Le « Coma » de Guyotat, lu par Chéreau, pour boucler la boucle avec poésie et fragilité
La cage de scène à nu, une chaise. C’est par un geste de théâtre simple et essentiel que Patrice Chéreau a clos le Festival d’Avignon, 67e du nom, vendredi 26 juillet. Le metteur en scène, qui a triomphé au Festival d’Aix-en-Provence avec sa sublime Elektra (Le Monde du 12 juillet), a offert au public chanceux de cette soirée unique – à tous les sens du terme, même si le spectacle, créé au Théâtre de l’Odéon en 2009, a un peu, trop peu, tourné – un moment de profonde émotion en lisant-incarnant Coma, de Pierre Guyotat.
Chéreau est arrivé sur la scène le plus sobrement du monde, pieds nus, en chemise grise et pantalon noir. « Je dédie cette soirée à Valérie Lang », a-t-il dit sans une once de pathos, en hommage à la comédienne défunte. Puis il a commencé la « lecture » de ce texte extraordinaire qu’est Coma, signé par Guyotat en 2006. Une « lecture » comme le metteur en scène en offre de temps en temps, depuis l’an 2000, avec Fiodor Dostoïevski ou Hervé Guibert : dans l’incarnation d’un texte, d’une langue – qui sont d’ailleurs d’autant plus matérialisés que Chéreau garde toujours les feuilles de papier à la main –, et pas dans celle d’un personnage.
C’est d’autant plus réussi que Coma, pour être un grand texte, est nettement plus accessible que d’autres livres de son auteur, tout en restant dans le déploiement d’une langue absolument inouïe. Pierre Guyotat y raconte, de son écriture charnelle, cosmique, organique, la crise, l’effondrement qui a failli l’emporter, à la fin des années 1970 et au début des années 1980, aux alentours de ses 40 ans – « un âge que, dès l’adolescence, j’avais décidé de ne pas dépasser », écrit-il.
Coma est surtout un magnifique autoportrait d’artiste, de son rapport à l’écriture qui « mâche du verbe et de la semence », à l’œuvre qui « est là, sous doigts », aux voix « qu’il faut qu’ libère de entrailles ». « Plus j’interviens physiquement dans la langue, plus j’ai la sensation de vivre ; transformer une langue en verbe est un acte volontaire, un acte physique. Un débat entre littérature et vie, oui, peut-être, mais pas entre ce que moi j’écris et la vie ; parce que c’est la vie, ce que je fais. »
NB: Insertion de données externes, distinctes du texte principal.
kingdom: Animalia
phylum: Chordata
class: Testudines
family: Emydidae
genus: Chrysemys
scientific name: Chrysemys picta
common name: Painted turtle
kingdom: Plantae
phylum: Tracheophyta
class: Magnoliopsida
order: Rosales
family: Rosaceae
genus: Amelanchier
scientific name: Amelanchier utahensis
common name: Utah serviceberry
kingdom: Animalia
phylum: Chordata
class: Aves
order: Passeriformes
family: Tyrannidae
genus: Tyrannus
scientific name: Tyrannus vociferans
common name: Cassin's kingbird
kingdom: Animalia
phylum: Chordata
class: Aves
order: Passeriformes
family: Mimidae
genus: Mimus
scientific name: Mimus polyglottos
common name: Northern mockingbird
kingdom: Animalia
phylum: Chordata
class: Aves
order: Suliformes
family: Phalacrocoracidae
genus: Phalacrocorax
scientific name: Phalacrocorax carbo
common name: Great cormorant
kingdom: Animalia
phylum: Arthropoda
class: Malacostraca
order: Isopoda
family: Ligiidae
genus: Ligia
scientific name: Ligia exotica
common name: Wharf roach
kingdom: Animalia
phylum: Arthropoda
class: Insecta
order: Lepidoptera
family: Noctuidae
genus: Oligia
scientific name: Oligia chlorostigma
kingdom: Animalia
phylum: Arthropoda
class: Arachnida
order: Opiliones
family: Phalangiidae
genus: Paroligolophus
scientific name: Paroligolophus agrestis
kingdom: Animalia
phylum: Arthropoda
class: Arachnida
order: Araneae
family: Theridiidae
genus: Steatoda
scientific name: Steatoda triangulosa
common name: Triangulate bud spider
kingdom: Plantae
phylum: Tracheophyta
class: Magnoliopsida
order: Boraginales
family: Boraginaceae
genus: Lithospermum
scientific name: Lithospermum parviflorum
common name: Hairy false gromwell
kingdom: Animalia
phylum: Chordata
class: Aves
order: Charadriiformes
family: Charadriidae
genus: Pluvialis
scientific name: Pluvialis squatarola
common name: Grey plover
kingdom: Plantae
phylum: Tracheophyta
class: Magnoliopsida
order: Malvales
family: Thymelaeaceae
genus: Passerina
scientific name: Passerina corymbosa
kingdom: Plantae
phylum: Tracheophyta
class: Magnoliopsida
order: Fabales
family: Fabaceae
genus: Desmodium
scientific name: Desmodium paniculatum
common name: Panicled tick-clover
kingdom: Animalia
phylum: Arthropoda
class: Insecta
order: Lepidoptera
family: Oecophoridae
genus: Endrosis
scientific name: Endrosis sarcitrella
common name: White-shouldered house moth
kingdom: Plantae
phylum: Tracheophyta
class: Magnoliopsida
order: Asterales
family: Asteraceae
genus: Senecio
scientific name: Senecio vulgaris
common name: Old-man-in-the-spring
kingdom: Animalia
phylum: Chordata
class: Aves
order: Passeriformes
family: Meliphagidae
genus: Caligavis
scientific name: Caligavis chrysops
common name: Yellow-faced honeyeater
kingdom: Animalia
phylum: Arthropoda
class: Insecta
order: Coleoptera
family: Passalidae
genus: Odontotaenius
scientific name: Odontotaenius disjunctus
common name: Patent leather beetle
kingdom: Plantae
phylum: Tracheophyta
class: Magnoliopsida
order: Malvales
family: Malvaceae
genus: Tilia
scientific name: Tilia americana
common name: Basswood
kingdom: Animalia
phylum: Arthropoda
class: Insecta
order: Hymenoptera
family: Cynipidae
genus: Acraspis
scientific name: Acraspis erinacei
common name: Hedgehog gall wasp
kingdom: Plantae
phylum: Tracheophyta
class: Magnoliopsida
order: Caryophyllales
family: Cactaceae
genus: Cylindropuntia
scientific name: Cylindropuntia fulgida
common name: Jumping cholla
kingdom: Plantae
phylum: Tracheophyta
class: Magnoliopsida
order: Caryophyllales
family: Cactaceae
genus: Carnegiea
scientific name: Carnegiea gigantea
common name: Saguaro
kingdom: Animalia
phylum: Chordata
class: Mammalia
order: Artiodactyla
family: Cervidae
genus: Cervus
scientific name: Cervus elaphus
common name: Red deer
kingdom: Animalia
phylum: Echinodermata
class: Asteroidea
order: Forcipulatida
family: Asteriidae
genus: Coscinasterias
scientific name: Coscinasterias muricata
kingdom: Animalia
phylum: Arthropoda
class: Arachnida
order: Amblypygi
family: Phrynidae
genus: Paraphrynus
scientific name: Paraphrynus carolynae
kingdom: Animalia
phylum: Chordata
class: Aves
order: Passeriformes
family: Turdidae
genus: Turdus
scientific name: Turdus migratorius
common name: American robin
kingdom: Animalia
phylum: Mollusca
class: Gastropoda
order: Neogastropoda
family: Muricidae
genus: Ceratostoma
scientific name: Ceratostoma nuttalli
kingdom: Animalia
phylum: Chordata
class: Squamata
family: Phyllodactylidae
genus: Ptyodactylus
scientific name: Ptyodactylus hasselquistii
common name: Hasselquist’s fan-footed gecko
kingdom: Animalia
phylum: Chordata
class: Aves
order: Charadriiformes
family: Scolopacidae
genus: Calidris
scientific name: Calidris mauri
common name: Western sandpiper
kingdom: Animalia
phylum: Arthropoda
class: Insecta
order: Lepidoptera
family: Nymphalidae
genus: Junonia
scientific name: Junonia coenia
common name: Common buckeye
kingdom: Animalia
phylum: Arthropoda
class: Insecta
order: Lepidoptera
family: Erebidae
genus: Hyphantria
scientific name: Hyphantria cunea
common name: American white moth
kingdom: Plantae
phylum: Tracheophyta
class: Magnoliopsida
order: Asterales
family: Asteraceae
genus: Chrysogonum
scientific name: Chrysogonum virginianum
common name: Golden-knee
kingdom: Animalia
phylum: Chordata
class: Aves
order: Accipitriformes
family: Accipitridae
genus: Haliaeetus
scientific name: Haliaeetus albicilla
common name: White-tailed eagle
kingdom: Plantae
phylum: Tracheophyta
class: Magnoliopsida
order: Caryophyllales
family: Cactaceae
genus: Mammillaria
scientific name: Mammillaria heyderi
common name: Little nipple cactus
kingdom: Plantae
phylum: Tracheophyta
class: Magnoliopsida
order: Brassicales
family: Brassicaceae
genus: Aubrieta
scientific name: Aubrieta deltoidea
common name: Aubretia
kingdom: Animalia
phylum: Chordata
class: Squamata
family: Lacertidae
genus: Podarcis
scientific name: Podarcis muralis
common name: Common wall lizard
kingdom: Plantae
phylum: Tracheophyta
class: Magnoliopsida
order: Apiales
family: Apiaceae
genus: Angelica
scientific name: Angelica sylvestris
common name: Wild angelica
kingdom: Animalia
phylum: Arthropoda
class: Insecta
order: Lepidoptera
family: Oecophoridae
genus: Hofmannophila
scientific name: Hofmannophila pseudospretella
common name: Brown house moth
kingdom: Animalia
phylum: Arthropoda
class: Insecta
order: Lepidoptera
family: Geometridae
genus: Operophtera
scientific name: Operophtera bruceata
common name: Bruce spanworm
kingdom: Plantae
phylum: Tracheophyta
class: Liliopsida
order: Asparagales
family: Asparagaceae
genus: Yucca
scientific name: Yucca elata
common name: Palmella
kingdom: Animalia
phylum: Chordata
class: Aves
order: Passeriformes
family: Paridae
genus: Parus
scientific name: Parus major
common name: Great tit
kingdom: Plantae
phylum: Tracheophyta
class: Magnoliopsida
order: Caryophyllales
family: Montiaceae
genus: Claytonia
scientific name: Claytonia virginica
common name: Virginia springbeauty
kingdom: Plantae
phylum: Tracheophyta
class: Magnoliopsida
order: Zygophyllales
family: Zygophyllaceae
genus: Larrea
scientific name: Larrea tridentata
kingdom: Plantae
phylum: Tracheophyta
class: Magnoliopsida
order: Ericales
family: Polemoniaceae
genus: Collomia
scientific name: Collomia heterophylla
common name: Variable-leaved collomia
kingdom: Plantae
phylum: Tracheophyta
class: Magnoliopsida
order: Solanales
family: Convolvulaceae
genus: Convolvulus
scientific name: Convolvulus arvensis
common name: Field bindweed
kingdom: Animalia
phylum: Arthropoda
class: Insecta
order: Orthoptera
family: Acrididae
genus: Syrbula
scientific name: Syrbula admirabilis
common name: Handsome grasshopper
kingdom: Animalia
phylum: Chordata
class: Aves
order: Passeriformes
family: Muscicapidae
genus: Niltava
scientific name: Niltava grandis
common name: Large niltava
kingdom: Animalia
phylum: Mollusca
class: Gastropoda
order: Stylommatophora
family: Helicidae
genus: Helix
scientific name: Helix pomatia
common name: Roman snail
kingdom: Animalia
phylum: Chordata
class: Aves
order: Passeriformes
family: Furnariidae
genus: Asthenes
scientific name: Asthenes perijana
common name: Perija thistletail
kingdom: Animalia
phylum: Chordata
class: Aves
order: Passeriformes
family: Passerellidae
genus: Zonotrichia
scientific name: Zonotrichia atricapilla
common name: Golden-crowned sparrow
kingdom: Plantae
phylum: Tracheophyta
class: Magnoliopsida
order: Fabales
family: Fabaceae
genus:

Humanité offerte en partage
Patrice Chéreau porte cela avec une fragilité, une humanité offerte en partage, une retenue qui oblige à tendre l’oreille, comme s’il s’adressait à chaque spectateur en particulier.
Alors il vous emporte, ce récit d’une renaissance fragile et lumineuse, parce que Pierre Guyotat parle comme personne de la douleur de vivre et du bonheur d’être au monde, d’y faire acte de présence, dans la simple contemplation d’une petite tortue qui vient délicatement s’inviter sur la page en train de s’écrire, par exemple. Mais aussi de la famille, de la mort, du sexe et de la liberté qui réside dans le fait de s’être toujours tenu à distance « de la richesse et du luxe » réservés à quelques-uns, et qui sont toujours restés à Pierre Guyotat « insupportables ».
Et puis, à la fin, à l’évocation, dans Coma, des ouvriers maghrébins dans leurs baraquements, sont revenus des échos de Par les villages, monté par Stanislas Nordey dans la Cour d’honneur du Palais des papes. Une boucle s’est merveilleusement bouclée entre le début de ce Festival d’Avignon et sa clôture, entre le poème dramatique de Peter Handke et le récit poétique de Pierre Guyotat. Deux immenses écrivains contemporains ont embrassé cette dernière édition signée par Hortense Archambault et Vincent Baudriller. Et ça, c’était bien.